**TASK DIRECTIONS**
Recast the lines of the material as a Markdown table, starting with the first line and going on through the line with "16 November 2025 at 01:08". Use the columns n and Line, give each line its own numbered row, and leave out blank lines.

**Stored data entries**
Segment Open

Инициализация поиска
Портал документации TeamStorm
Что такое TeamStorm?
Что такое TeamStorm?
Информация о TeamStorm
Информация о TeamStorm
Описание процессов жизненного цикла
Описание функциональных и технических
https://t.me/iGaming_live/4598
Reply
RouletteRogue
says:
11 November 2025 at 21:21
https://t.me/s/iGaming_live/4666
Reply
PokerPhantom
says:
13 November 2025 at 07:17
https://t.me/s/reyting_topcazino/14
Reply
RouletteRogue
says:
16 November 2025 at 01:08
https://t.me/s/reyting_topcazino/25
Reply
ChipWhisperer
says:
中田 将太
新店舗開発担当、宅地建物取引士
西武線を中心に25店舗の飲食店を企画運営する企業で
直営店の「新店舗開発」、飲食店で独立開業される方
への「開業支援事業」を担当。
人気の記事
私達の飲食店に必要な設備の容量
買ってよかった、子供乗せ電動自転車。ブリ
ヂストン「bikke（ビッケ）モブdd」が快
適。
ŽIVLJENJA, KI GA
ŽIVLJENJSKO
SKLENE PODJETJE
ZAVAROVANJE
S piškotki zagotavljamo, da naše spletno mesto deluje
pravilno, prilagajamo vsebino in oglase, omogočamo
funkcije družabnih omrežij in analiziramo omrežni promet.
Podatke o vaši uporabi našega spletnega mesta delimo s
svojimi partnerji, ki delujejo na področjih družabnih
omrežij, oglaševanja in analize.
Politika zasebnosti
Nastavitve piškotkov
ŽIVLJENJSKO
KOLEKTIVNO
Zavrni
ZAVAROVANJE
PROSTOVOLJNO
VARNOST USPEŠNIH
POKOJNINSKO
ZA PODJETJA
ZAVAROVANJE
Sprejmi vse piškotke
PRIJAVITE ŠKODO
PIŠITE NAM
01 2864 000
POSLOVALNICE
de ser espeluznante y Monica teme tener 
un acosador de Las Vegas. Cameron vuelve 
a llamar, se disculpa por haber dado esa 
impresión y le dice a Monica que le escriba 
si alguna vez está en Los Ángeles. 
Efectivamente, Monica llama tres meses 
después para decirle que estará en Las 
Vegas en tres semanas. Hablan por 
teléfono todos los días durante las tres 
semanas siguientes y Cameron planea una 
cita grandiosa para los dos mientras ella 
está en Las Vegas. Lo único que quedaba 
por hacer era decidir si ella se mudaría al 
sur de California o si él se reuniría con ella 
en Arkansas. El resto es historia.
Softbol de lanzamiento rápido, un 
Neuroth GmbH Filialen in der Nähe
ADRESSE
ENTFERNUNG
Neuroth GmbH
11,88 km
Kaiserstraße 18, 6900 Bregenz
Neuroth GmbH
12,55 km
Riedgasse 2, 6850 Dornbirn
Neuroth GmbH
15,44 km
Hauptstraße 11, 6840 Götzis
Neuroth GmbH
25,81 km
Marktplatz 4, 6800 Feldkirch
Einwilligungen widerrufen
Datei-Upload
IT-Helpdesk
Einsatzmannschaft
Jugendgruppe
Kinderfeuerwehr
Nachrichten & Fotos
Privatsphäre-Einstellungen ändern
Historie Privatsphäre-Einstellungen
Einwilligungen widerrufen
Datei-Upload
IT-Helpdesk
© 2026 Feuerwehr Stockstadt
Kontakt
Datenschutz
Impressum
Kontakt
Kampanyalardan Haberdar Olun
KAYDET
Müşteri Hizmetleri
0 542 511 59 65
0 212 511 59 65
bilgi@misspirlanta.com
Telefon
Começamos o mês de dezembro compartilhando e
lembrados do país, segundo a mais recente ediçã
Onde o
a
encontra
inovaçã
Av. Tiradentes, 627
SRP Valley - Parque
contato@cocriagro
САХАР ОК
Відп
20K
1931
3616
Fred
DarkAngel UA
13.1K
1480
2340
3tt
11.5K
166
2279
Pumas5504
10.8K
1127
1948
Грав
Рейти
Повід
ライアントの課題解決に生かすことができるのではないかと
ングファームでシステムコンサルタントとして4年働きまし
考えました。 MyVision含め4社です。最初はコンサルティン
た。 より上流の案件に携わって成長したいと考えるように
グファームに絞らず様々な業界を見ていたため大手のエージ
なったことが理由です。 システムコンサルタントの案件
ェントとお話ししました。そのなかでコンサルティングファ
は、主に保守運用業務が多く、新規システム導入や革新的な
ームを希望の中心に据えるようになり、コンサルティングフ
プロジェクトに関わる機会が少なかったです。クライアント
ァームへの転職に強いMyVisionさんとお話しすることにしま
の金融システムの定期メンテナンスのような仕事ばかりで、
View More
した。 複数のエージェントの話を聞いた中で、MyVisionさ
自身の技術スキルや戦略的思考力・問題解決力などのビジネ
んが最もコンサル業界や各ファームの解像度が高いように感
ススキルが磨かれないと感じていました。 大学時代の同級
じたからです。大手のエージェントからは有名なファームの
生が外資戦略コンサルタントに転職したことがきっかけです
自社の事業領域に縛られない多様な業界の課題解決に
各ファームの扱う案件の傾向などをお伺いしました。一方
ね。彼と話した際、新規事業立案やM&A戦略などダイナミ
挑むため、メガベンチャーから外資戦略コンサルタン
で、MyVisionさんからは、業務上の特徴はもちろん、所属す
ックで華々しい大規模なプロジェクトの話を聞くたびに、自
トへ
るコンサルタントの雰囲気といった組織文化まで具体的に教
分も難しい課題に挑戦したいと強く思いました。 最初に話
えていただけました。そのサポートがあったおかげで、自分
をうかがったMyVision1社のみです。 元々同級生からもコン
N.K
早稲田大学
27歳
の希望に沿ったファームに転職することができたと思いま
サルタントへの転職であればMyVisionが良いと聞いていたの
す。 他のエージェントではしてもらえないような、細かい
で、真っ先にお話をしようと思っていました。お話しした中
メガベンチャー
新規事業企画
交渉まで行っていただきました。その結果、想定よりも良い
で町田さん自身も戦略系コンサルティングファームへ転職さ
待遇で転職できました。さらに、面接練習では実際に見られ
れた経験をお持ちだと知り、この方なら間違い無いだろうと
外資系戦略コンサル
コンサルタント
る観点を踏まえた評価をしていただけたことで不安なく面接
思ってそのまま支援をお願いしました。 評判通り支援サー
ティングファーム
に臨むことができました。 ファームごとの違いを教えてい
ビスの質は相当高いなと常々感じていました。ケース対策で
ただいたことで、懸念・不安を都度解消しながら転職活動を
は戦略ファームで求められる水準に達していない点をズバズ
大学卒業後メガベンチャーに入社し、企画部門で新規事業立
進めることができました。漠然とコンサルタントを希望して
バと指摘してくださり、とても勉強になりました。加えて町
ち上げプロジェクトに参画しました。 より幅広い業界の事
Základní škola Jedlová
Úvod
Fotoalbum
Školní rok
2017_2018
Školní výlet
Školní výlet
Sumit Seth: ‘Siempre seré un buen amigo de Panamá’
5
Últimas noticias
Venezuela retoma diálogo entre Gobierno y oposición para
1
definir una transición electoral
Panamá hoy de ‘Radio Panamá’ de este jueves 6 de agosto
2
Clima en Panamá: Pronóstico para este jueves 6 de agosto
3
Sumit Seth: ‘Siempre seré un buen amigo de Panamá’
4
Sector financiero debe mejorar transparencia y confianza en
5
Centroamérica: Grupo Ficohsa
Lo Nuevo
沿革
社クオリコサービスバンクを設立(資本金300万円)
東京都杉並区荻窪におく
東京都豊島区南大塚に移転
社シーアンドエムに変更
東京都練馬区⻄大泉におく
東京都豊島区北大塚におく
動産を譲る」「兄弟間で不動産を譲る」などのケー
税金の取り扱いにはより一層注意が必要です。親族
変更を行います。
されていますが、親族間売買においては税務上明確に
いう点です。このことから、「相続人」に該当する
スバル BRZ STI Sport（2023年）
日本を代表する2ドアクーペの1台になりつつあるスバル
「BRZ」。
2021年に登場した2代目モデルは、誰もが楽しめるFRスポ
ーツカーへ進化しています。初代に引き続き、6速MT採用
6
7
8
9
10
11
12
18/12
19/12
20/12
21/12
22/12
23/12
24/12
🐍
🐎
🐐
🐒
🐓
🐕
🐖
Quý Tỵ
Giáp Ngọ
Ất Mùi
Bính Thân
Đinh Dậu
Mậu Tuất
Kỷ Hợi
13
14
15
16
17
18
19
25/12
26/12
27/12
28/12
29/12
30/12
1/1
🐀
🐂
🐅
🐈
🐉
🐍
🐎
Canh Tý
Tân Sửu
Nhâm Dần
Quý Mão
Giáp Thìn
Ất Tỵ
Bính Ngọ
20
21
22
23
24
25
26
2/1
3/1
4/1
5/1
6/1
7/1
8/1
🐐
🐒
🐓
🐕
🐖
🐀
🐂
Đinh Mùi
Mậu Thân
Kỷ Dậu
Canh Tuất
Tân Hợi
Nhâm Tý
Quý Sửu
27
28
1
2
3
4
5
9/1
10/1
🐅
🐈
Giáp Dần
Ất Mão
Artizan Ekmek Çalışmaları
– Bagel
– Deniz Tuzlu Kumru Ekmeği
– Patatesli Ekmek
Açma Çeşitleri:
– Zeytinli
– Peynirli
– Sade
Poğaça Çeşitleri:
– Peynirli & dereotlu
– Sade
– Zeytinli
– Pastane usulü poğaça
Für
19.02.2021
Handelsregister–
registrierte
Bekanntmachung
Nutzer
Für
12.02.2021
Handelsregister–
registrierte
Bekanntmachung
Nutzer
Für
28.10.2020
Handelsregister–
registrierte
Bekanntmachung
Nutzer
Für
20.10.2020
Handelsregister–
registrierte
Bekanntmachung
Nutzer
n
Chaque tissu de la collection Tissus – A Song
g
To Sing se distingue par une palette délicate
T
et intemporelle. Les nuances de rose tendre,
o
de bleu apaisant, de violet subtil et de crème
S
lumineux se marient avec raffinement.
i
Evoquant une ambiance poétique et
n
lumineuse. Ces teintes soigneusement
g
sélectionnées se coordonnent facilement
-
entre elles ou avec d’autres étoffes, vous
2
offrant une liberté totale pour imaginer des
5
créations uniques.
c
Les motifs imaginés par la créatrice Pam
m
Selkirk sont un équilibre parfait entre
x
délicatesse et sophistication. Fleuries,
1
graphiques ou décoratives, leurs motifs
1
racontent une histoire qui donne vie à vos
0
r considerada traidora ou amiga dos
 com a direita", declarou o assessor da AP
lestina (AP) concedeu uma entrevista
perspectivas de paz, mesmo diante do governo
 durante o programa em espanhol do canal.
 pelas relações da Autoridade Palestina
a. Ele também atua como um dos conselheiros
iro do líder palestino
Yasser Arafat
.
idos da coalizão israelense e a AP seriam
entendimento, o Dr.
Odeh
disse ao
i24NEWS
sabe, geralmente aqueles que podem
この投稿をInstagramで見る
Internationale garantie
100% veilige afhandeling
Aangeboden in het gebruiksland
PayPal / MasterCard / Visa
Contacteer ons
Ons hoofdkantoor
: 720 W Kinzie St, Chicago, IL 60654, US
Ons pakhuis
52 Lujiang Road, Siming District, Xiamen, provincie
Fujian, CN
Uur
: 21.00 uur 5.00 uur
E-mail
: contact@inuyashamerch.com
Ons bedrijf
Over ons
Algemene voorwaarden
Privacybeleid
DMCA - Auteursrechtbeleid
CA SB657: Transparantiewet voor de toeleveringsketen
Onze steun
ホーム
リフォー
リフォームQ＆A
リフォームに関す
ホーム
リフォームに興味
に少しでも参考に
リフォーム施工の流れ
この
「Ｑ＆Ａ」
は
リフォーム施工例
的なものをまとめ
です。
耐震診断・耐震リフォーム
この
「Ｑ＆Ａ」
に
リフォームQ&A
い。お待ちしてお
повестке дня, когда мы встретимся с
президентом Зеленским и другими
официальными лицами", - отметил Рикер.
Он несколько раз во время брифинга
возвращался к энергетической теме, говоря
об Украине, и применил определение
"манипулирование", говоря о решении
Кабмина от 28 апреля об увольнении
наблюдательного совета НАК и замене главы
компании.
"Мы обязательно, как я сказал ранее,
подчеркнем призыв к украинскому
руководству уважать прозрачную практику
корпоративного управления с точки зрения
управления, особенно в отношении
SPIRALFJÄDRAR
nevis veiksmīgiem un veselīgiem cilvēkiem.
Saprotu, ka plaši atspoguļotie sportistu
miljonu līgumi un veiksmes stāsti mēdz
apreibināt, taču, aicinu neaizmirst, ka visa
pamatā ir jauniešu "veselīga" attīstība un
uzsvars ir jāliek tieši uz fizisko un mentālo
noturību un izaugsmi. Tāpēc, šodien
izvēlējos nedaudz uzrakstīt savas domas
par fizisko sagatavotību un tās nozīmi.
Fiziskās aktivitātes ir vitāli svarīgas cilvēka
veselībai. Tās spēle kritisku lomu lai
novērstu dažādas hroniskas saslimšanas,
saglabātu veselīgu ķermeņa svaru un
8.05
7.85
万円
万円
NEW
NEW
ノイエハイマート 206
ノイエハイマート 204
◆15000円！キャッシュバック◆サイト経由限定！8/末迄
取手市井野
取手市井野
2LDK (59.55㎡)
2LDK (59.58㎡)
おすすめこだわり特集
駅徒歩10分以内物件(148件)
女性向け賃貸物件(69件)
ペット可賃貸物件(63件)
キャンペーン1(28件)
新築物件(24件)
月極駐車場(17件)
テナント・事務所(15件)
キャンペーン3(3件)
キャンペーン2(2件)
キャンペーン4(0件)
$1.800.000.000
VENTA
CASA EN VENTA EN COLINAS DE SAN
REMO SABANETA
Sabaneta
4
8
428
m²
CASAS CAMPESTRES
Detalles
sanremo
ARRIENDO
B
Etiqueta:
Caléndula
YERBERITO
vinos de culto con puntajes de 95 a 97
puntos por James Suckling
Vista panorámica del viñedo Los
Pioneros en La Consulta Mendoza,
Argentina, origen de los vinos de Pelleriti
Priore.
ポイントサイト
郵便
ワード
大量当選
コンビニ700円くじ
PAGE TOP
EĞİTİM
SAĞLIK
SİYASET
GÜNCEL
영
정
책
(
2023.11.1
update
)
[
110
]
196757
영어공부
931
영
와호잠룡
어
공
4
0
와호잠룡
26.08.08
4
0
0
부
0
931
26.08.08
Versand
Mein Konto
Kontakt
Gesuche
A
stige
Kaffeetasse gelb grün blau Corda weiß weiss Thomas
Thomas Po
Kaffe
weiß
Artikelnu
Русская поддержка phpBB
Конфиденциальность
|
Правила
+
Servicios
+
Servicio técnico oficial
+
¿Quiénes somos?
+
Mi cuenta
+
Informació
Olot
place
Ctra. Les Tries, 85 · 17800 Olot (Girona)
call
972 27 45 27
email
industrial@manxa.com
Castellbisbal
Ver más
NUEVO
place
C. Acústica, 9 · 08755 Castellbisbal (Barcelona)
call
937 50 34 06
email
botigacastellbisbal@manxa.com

Segment Closed

**EXERCISE ANSWER**
| n | Line |
|---|---|
| 1 | Инициализация поиска |
| 2 | Портал документации TeamStorm |
| 3 | Что такое TeamStorm? |
| 4 | Что такое TeamStorm? |
| 5 | Информация о TeamStorm |
| 6 | Информация о TeamStorm |
| 7 | Описание процессов жизненного цикла |
| 8 | Описание функциональных и технических |
| 9 | https://t.me/iGaming_live/4598 |
| 10 | Reply |
| 11 | RouletteRogue |
| 12 | says: |
| 13 | 11 November 2025 at 21:21 |
| 14 | https://t.me/s/iGaming_live/4666 |
| 15 | Reply |
| 16 | PokerPhantom |
| 17 | says: |
| 18 | 13 November 2025 at 07:17 |
| 19 | https://t.me/s/reyting_topcazino/14 |
| 20 | Reply |
| 21 | RouletteRogue |
| 22 | says: |
| 23 | 16 November 2025 at 01:08 |